El aliento sofocante de la canícula anima la pereza desde que amanece hasta los abrazos rosados del atardecer. Dos ríos paralelos desembocando en el mar de la fatiga.
La canícula también traza un paralelismo entre el soñar y el pensamiento; Doncel Vara insiste en que no es lo mismo comprender que entender. Corazón y alma para aquello, y hemisferios cerebrales para esto. Es su sentencia, mientras recuerda a Hölderlin que dijo, “el hombre es dios cuando sueña, pero sólo un mendigo cuando piensa”.

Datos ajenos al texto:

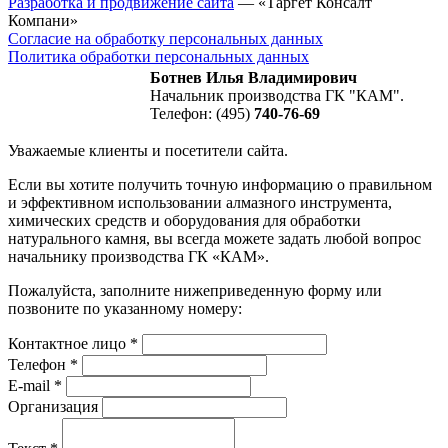
Разработка и продвижение сайта
— «Таргет Консалт
Компани»
Согласие на обработку персональных данных
Политика обработки персональных данных
Ботнев Илья Владимирович
Начальник производства ГК "КАМ".
Телефон: (495)
740-76-69
Уважаемые клиенты и посетители сайта.
Если вы хотите получить точную информацию о правильном
и эффективном использовании алмазного инструмента,
химических средств и оборудования для обработки
натурального камня, вы всегда можете задать любой вопрос
начальнику производства ГК «КАМ».
Пожалуйста, заполните нижеприведенную форму или
позвоните по указанному номеру:
Контактное лицо
*
Телефон
*
E-mail
*
Организация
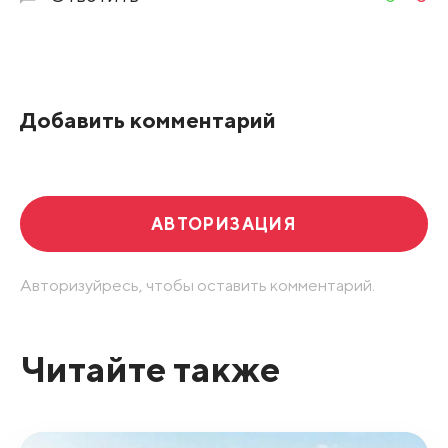
Добавить комментарий
АВТОРИЗАЦИЯ
Авторизуйресь, чтобы оставить комментарий.
Читайте также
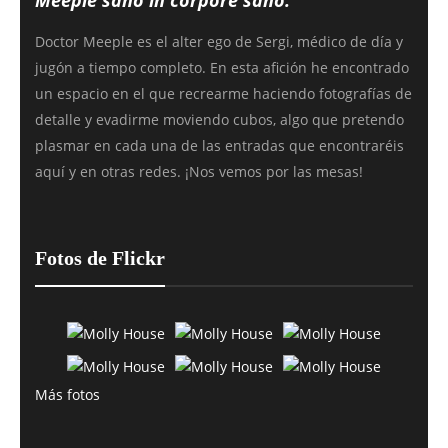
Meeple sano in corpore sano.
Doctor Meeple es el alter ego de Sergi, médico de día y
jugón a tiempo completo. En esta afición he encontrado
un espacio en el que recrearme haciendo fotografías de
detalle y evadirme moviendo cubos, algo que pretendo
plasmar en cada una de las entradas que encontraréis
aquí y en otras redes. ¡Nos vemos por las mesas!
Fotos de Flickr
Más fotos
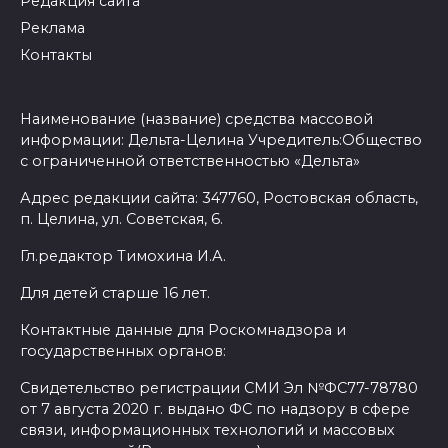
Редакция сайта
Реклама
Контакты
Наименование (название) средства массовой
информации: Дельта-Целина Учредитель:Общество
с ограниченной ответственностью «Дельта»
Адрес редакции сайта: 347760, Ростовская область,
п. Целина, ул. Советская, 6.
Гл.редактор Тимохина И.А.
Для детей старше 16 лет.
Контактные данные для Роскомнадзора и
государственных органов:
Свидетельство регистрации СМИ Эл №ФС77-78780
от 7 августа 2020 г. выдано ФС по надзору в сфере
связи, информационных технологий и массовых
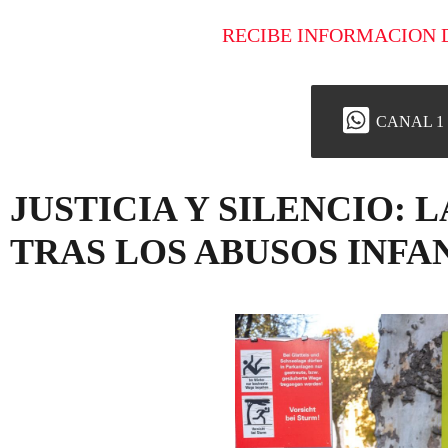
RECIBE INFORMACION 
CANAL 1
JUSTICIA Y SILENCIO: 
TRAS LOS ABUSOS INFA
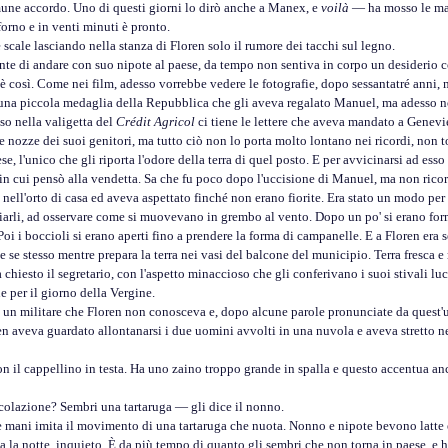
e accordo. Uno di questi giorni lo dirò anche a Manex, e
voilà
— ha mosso le mani
orno e in venti minuti è pronto.
ale lasciando nella stanza di Floren solo il rumore dei tacchi sul legno.
 di andare con suo nipote al paese, da tempo non sentiva in corpo un desiderio co
 così. Come nei film, adesso vorrebbe vedere le fotografie, dopo sessantatré anni, m
e una piccola medaglia della Repubblica che gli aveva regalato Manuel, ma adesso 
so nella valigetta del
Crédit Agricol
ci tiene le lettere che aveva mandato a Genevi
e nozze dei suoi genitori, ma tutto ciò non lo porta molto lontano nei ricordi, non t
e, l'unico che gli riporta l'odore della terra di quel posto. E per avvicinarsi ad ess
 cui pensò alla vendetta. Sa che fu poco dopo l'uccisione di Manuel, ma non ricord
ell'orto di casa ed aveva aspettato finché non erano fiorite. Era stato un modo per a
fiarli, ad osservare come si muovevano in grembo al vento. Dopo un po' si erano format
oi i boccioli si erano aperti fino a prendere la forma di campanelle. E a Floren era s
e se stesso mentre prepara la terra nei vasi del balcone del municipio. Terra fresca 
to il segretario, con l'aspetto minaccioso che gli conferivano i suoi stivali luc
er il giorno della Vergine.
 militare che Floren non conosceva e, dopo alcune parole pronunciate da quest'ulti
en aveva guardato allontanarsi i due uomini avvolti in una nuvola e aveva stretto nei
 cappellino in testa. Ha uno zaino troppo grande in spalla e questo accentua anco
olazione? Sembri una tartaruga — gli dice il nonno.
i imita il movimento di una tartaruga che nuota. Nonno e nipote bevono latte e 
 la notte, inquieto. È da più tempo di quanto gli sembri che non torna in paese, e h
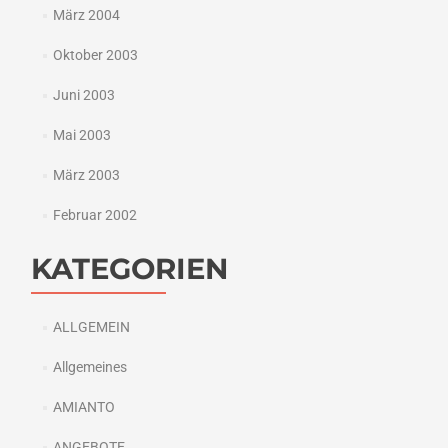
März 2004
Oktober 2003
Juni 2003
Mai 2003
März 2003
Februar 2002
KATEGORIEN
ALLGEMEIN
Allgemeines
AMIANTO
ANGEBOTE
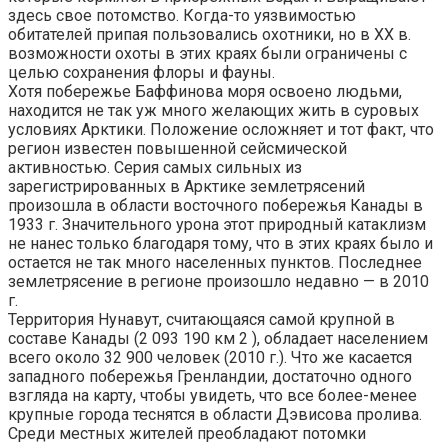
здесь свое потомство. Когда-то уязвимостью
обитателей припая пользовались охотники, но в XX в.
возможности охоты в этих краях были ограничены с
целью сохранения флоры и фауны.
Хотя побережье Баффинова моря освоено людьми,
находится не так уж много желающих жить в суровых
условиях Арктики. Положение осложняет и тот факт, что
регион известен повышенной сейсмической
активностью. Серия самых сильных из
зарегистрированных в Арктике землетрясений
произошла в области восточного побережья Канады в
1933 г. Значительного урона этот природный катаклизм
не нанес только благодаря тому, что в этих краях было и
остается не так много населенных пунктов. Последнее
землетрясение в регионе произошло недавно — в 2010
г.
Территория Нунавут, считающаяся самой крупной в
составе Канады (2 093 190 км 2 ), обладает населением
всего около 32 900 человек (2010 г.). Что же касается
западного побережья Гренландии, достаточно одного
взгляда на карту, чтобы увидеть, что все более-менее
крупные города теснятся в области Дэвисова пролива.
Среди местных жителей преобладают потомки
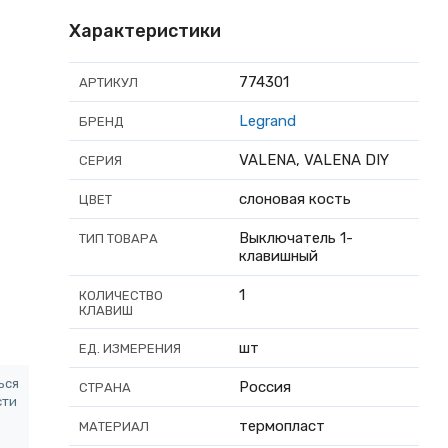
Характеристики
774301
АРТИКУЛ
Legrand
БРЕНД
VALENA, VALENA DIY
СЕРИЯ
слоновая кость
ЦВЕТ
Выключатель 1-
ТИП ТОВАРА
клавишный
1
КОЛИЧЕСТВО
КЛАВИШ
шт
ЕД. ИЗМЕРЕНИЯ
ься
Россия
СТРАНА
сти
термопласт
МАТЕРИАЛ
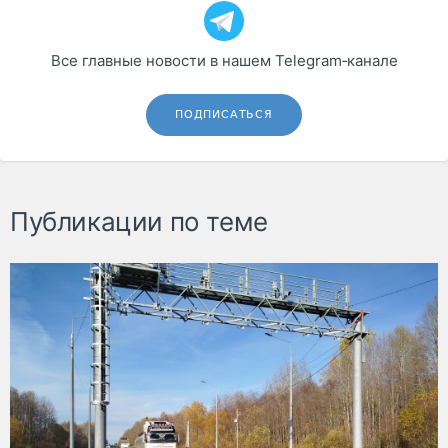
Все главные новости в нашем Telegram‑канале
ПОДПИСАТЬСЯ
Публикации по теме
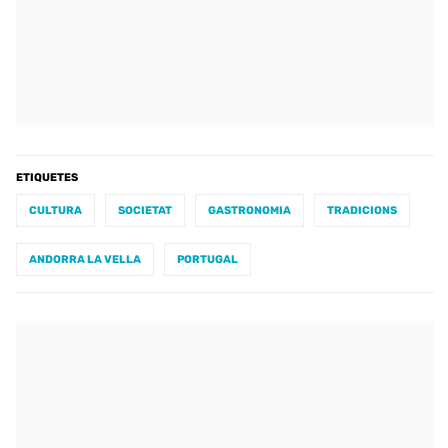
ETIQUETES
CULTURA
SOCIETAT
GASTRONOMIA
TRADICIONS
ANDORRA LA VELLA
PORTUGAL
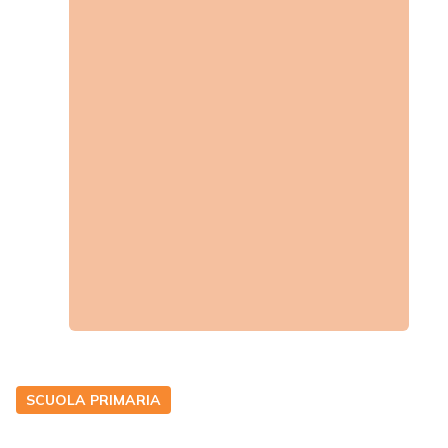
SCUOLA PRIMARIA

Ahora, recostado en la ancianidad de un roble de la carbayera gijonesa de Tragamón, Doncel, un hombre ni joven ni maduro, vamos, que vive entre Pinto y Valdemoro, rezonga junto al árbol. Ocupa su cabeza en interrogarse sobre la vida social de dos abejorros que zumban alrededor. O cuenta con los dedos las sílabas de un haiku con el que trata de comprender el amor entre una gota de agua y una brizna de hierba que llamaron su atención cerca de allí, en la fuente de Deva. Sin embargo, la frustración amenaza con naufragar el velero de su cabeza.
Entonces le acaricia una brisa fresca y Doncel Vara cede al pigazu. Durante esa breve siesta será el dios de Hölderlin.